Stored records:

..........

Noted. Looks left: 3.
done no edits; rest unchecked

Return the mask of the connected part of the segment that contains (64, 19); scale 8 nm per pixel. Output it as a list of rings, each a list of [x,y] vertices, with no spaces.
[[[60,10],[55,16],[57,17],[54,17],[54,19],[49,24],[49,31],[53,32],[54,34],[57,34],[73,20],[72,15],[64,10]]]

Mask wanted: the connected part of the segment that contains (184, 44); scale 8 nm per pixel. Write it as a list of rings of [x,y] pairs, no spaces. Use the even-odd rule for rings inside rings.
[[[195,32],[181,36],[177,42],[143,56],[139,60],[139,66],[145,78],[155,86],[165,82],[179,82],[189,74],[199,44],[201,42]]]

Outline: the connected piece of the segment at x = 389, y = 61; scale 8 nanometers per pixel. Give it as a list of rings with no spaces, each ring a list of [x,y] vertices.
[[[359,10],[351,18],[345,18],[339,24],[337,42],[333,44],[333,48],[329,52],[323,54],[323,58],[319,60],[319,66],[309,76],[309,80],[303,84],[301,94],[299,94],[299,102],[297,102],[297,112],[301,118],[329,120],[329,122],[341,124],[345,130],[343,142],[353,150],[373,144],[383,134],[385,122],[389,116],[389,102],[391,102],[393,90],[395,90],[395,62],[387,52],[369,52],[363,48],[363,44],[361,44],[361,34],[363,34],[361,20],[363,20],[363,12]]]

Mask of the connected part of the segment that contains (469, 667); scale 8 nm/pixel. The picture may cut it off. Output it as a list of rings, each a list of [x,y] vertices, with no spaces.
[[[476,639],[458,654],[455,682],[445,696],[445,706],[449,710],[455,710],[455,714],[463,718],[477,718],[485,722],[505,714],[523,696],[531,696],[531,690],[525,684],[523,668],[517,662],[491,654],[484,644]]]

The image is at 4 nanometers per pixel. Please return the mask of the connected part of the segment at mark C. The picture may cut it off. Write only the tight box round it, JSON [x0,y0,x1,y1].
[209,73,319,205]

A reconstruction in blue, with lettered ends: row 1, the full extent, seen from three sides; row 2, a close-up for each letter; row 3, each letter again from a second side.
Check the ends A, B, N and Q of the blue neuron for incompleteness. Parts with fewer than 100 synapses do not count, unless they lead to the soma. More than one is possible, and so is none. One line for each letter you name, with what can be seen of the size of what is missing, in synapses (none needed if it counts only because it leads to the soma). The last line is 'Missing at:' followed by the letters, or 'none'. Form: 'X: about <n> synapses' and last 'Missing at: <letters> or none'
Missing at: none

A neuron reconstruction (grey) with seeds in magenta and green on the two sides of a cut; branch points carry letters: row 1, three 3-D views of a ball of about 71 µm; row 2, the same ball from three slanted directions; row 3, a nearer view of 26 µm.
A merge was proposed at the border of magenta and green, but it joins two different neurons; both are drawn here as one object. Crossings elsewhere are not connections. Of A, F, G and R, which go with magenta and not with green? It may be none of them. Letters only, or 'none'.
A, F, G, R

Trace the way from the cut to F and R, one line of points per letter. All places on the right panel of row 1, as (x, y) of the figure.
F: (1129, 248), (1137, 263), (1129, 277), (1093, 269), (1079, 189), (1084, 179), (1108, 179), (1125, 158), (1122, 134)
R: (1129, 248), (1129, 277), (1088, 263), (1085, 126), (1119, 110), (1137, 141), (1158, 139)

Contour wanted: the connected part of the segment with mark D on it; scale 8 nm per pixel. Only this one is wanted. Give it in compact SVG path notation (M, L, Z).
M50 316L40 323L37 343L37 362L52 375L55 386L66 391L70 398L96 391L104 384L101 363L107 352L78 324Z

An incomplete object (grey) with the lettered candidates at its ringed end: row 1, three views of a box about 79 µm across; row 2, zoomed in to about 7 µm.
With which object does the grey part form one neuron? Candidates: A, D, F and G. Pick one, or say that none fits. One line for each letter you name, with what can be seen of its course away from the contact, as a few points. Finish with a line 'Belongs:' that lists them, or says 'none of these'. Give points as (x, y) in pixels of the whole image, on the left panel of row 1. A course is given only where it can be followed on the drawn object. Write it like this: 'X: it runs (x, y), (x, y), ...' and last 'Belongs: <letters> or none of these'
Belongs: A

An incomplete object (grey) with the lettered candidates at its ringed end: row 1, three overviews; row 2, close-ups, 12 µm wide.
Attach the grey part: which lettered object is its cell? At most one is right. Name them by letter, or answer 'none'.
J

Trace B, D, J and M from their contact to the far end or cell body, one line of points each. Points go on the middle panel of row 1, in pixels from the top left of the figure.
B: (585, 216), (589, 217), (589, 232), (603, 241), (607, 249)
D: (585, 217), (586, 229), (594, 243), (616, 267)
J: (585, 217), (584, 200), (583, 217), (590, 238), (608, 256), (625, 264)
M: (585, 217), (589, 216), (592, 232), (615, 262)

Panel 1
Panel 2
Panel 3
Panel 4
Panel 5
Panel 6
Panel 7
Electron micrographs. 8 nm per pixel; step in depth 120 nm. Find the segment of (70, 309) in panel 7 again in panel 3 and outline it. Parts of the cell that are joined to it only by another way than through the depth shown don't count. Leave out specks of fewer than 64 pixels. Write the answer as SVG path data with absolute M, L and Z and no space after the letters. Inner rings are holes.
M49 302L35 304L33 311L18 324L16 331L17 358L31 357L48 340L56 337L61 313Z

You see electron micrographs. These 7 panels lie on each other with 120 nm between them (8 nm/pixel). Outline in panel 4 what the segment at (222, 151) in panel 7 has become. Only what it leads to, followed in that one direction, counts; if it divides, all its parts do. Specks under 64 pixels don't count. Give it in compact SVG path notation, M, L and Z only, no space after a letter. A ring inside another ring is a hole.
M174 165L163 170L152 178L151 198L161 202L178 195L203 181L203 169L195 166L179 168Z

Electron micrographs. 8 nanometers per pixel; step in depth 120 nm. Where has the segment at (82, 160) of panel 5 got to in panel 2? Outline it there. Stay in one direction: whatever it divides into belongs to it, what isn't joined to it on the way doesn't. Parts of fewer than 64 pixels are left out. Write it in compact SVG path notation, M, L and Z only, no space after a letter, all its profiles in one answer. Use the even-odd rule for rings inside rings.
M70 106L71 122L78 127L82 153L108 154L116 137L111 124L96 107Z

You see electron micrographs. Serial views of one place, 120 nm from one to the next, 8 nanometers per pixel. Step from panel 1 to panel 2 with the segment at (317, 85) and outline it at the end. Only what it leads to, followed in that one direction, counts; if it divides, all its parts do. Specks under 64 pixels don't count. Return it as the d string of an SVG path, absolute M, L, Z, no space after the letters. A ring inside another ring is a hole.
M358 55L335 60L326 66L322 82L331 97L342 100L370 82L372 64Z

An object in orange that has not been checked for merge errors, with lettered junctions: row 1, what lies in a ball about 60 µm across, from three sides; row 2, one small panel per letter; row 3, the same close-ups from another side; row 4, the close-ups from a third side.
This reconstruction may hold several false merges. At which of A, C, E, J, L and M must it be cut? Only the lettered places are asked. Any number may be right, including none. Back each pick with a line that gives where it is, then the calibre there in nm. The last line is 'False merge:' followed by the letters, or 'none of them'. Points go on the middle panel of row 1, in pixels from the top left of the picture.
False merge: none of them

..........

#### Exercise:
Please copy out the preceding data in full, exactly as written.

#### Solution below:
Noted. Looks left: 3.
done no edits; rest unchecked

Return the mask of the connected part of the segment that contains (64, 19); scale 8 nm per pixel. Output it as a list of rings, each a list of [x,y] vertices, with no spaces.
[[[60,10],[55,16],[57,17],[54,17],[54,19],[49,24],[49,31],[53,32],[54,34],[57,34],[73,20],[72,15],[64,10]]]

Mask wanted: the connected part of the segment that contains (184, 44); scale 8 nm per pixel. Write it as a list of rings of [x,y] pairs, no spaces. Use the even-odd rule for rings inside rings.
[[[195,32],[181,36],[177,42],[143,56],[139,60],[139,66],[145,78],[155,86],[165,82],[179,82],[189,74],[199,44],[201,42]]]

Outline: the connected piece of the segment at x = 389, y = 61; scale 8 nanometers per pixel. Give it as a list of rings with no spaces, each ring a list of [x,y] vertices.
[[[359,10],[351,18],[345,18],[339,24],[337,42],[333,44],[333,48],[329,52],[323,54],[323,58],[319,60],[319,66],[309,76],[309,80],[303,84],[301,94],[299,94],[299,102],[297,102],[297,112],[301,118],[329,120],[329,122],[341,124],[345,130],[343,142],[353,150],[373,144],[383,134],[385,122],[389,116],[389,102],[391,102],[393,90],[395,90],[395,62],[387,52],[369,52],[363,48],[363,44],[361,44],[361,34],[363,34],[361,20],[363,20],[363,12]]]

Mask of the connected part of the segment that contains (469, 667); scale 8 nm/pixel. The picture may cut it off. Output it as a list of rings, each a list of [x,y] vertices, with no spaces.
[[[476,639],[458,654],[455,682],[445,696],[445,706],[449,710],[455,710],[455,714],[463,718],[477,718],[485,722],[505,714],[523,696],[531,696],[531,690],[525,684],[523,668],[517,662],[491,654],[484,644]]]

The image is at 4 nanometers per pixel. Please return the mask of the connected part of the segment at mark C. The picture may cut it off. Write only the tight box round it, JSON [x0,y0,x1,y1].
[209,73,319,205]

A reconstruction in blue, with lettered ends: row 1, the full extent, seen from three sides; row 2, a close-up for each letter; row 3, each letter again from a second side.
Check the ends A, B, N and Q of the blue neuron for incompleteness. Parts with fewer than 100 synapses do not count, unless they lead to the soma. More than one is possible, and so is none. One line for each letter you name, with what can be seen of the size of what is missing, in synapses (none needed if it counts only because it leads to the soma). The last line is 'Missing at:' followed by the letters, or 'none'. Form: 'X: about <n> synapses' and last 'Missing at: <letters> or none'
Missing at: none

A neuron reconstruction (grey) with seeds in magenta and green on the two sides of a cut; branch points carry letters: row 1, three 3-D views of a ball of about 71 µm; row 2, the same ball from three slanted directions; row 3, a nearer view of 26 µm.
A merge was proposed at the border of magenta and green, but it joins two different neurons; both are drawn here as one object. Crossings elsewhere are not connections. Of A, F, G and R, which go with magenta and not with green? It may be none of them. Letters only, or 'none'.
A, F, G, R

Trace the way from the cut to F and R, one line of points per letter. All places on the right panel of row 1, as (x, y) of the figure.
F: (1129, 248), (1137, 263), (1129, 277), (1093, 269), (1079, 189), (1084, 179), (1108, 179), (1125, 158), (1122, 134)
R: (1129, 248), (1129, 277), (1088, 263), (1085, 126), (1119, 110), (1137, 141), (1158, 139)

Contour wanted: the connected part of the segment with mark D on it; scale 8 nm per pixel. Only this one is wanted. Give it in compact SVG path notation (M, L, Z).
M50 316L40 323L37 343L37 362L52 375L55 386L66 391L70 398L96 391L104 384L101 363L107 352L78 324Z

An incomplete object (grey) with the lettered candidates at its ringed end: row 1, three views of a box about 79 µm across; row 2, zoomed in to about 7 µm.
With which object does the grey part form one neuron? Candidates: A, D, F and G. Pick one, or say that none fits. One line for each letter you name, with what can be seen of its course away from the contact, as a few points. Finish with a line 'Belongs:' that lists them, or says 'none of these'. Give points as (x, y) in pixels of the whole image, on the left panel of row 1. A course is given only where it can be followed on the drawn object. Write it like this: 'X: it runs (x, y), (x, y), ...' and last 'Belongs: <letters> or none of these'
Belongs: A

An incomplete object (grey) with the lettered candidates at its ringed end: row 1, three overviews; row 2, close-ups, 12 µm wide.
Attach the grey part: which lettered object is its cell? At most one is right. Name them by letter, or answer 'none'.
J

Trace B, D, J and M from their contact to the far end or cell body, one line of points each. Points go on the middle panel of row 1, in pixels from the top left of the figure.
B: (585, 216), (589, 217), (589, 232), (603, 241), (607, 249)
D: (585, 217), (586, 229), (594, 243), (616, 267)
J: (585, 217), (584, 200), (583, 217), (590, 238), (608, 256), (625, 264)
M: (585, 217), (589, 216), (592, 232), (615, 262)

Panel 1
Panel 2
Panel 3
Panel 4
Panel 5
Panel 6
Panel 7
Electron micrographs. 8 nm per pixel; step in depth 120 nm. Find the segment of (70, 309) in panel 7 again in panel 3 and outline it. Parts of the cell that are joined to it only by another way than through the depth shown don't count. Leave out specks of fewer than 64 pixels. Write the answer as SVG path data with absolute M, L and Z and no space after the letters. Inner rings are holes.
M49 302L35 304L33 311L18 324L16 331L17 358L31 357L48 340L56 337L61 313Z

You see electron micrographs. These 7 panels lie on each other with 120 nm between them (8 nm/pixel). Outline in panel 4 what the segment at (222, 151) in panel 7 has become. Only what it leads to, followed in that one direction, counts; if it divides, all its parts do. Specks under 64 pixels don't count. Give it in compact SVG path notation, M, L and Z only, no space after a letter. A ring inside another ring is a hole.
M174 165L163 170L152 178L151 198L161 202L178 195L203 181L203 169L195 166L179 168Z

Electron micrographs. 8 nanometers per pixel; step in depth 120 nm. Where has the segment at (82, 160) of panel 5 got to in panel 2? Outline it there. Stay in one direction: whatever it divides into belongs to it, what isn't joined to it on the way doesn't. Parts of fewer than 64 pixels are left out. Write it in compact SVG path notation, M, L and Z only, no space after a letter, all its profiles in one answer. Use the even-odd rule for rings inside rings.
M70 106L71 122L78 127L82 153L108 154L116 137L111 124L96 107Z

You see electron micrographs. Serial views of one place, 120 nm from one to the next, 8 nanometers per pixel. Step from panel 1 to panel 2 with the segment at (317, 85) and outline it at the end. Only what it leads to, followed in that one direction, counts; if it divides, all its parts do. Specks under 64 pixels don't count. Return it as the d string of an SVG path, absolute M, L, Z, no space after the letters. A ring inside another ring is a hole.
M358 55L335 60L326 66L322 82L331 97L342 100L370 82L372 64Z

An object in orange that has not been checked for merge errors, with lettered junctions: row 1, what lies in a ball about 60 µm across, from three sides; row 2, one small panel per letter; row 3, the same close-ups from another side; row 4, the close-ups from a third side.
This reconstruction may hold several false merges. At which of A, C, E, J, L and M must it be cut? Only the lettered places are asked. Any number may be right, including none. Back each pick with a line that gives where it is, then the calibre there in nm. The last line is 'False merge:' followed by the letters, or 'none of them'. Points go on the middle panel of row 1, in pixels from the top left of the picture.
False merge: none of them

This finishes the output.